Analysts at Nomura suggest that their China’s Composite Leading Index (CLI) continued to pick up in March from January-February, but the overall Q1 average remained low compared with Q1 2017.

Key Quotes

“The rise in the CLI was mainly driven by widening yield spread, strong production of metal-cutting machines and crude steel, as well as solid quasi money supply. Production of autos and chemical fibres, stock market performance, trade growth and PPI inflation weighed on the headline number in March.”
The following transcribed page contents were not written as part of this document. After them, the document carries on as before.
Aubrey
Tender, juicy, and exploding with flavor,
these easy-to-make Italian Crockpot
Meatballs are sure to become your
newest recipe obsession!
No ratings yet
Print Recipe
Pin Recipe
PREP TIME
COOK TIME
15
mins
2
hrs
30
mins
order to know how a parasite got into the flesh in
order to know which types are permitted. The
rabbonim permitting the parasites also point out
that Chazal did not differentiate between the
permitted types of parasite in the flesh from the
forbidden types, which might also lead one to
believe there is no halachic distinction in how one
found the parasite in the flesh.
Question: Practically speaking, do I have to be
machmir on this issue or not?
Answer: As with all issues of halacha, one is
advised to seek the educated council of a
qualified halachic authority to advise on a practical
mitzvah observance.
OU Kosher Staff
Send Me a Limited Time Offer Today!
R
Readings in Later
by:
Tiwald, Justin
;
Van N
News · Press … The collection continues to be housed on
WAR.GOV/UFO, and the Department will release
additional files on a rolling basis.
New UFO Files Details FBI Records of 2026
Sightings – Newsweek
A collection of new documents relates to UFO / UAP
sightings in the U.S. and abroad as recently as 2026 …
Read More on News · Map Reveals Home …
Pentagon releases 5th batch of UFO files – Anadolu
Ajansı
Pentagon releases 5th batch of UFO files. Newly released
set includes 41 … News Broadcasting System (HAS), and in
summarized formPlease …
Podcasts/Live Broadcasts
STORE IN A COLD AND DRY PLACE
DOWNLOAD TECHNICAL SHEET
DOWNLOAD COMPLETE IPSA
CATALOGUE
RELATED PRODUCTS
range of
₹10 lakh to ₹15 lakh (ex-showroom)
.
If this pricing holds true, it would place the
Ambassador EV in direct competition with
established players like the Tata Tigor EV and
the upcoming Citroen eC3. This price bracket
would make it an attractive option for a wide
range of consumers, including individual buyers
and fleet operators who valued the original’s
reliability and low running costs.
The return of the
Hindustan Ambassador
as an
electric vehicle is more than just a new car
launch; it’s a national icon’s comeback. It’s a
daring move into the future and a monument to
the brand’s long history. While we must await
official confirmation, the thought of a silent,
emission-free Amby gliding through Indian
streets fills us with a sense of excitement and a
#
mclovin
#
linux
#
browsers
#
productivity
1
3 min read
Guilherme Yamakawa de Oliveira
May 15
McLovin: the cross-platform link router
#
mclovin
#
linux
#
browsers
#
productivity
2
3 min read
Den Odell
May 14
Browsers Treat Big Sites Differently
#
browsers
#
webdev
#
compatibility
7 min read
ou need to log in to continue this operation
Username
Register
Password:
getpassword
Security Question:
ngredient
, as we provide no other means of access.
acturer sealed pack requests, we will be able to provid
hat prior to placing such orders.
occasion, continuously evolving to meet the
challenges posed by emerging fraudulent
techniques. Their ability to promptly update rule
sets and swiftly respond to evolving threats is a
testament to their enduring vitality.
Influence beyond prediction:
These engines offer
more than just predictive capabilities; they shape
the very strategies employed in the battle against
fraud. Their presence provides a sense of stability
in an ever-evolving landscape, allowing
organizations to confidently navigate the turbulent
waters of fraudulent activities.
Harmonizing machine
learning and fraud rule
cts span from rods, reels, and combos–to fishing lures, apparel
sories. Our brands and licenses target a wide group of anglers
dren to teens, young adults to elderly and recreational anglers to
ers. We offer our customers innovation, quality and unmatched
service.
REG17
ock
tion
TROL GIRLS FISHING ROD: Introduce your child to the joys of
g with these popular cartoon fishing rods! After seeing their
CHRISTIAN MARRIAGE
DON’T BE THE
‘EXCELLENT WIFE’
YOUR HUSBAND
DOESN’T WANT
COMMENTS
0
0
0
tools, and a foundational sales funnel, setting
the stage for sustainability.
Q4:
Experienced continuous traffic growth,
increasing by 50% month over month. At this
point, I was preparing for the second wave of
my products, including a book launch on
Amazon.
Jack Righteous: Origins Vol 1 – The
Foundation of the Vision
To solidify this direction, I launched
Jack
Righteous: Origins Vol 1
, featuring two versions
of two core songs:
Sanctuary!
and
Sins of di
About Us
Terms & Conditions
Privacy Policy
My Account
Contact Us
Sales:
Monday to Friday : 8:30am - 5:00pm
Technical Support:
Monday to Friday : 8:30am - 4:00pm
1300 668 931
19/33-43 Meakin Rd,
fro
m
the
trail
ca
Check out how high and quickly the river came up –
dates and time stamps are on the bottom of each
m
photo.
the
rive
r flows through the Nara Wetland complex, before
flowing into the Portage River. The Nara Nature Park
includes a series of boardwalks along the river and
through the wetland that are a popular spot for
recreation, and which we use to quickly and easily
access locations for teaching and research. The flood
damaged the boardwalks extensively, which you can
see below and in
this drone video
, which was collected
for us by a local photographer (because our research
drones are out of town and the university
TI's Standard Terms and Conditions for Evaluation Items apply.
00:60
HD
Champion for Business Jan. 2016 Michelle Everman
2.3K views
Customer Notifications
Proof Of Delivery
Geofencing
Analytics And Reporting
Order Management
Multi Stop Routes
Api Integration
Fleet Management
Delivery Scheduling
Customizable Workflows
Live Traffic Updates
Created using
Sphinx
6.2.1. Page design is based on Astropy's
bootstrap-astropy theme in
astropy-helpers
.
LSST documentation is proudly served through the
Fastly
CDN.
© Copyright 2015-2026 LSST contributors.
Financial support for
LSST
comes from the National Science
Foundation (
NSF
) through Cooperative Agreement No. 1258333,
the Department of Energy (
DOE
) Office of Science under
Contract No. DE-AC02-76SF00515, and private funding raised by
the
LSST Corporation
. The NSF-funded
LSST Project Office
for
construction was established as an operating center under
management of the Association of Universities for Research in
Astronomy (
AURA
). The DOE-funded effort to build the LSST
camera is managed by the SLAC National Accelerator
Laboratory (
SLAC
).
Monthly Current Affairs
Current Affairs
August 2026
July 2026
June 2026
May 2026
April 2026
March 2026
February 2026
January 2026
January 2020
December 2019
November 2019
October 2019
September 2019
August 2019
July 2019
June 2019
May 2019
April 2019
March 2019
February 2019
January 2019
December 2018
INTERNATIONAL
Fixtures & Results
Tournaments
“Our Monetary Policy Signal Index (MPSI), which measures the probability of monetary policy tightening (positive) or loosening (negative), rose to -0.25 from a downward revised -0.32 in April. This suggests China’s monetary policy stance will continue to move towards the neutral zone in May. The People’s Bank of China lowered the reserve requirement ratio (RRR) by 100bp in late April, not a sign of monetary policy easing, but to maintain stable liquidity conditions, in our view. This RRR cut strengthens our conviction that China’s money supply is experiencing a regime change from one driven by the monetary base to one driven by growth of the money multiplier, and the pace of interest rate liberalisation may speed up further. We continue to expect a neutral monetary policy stance through this year, to support China’s multi-year task of financial deleveraging.”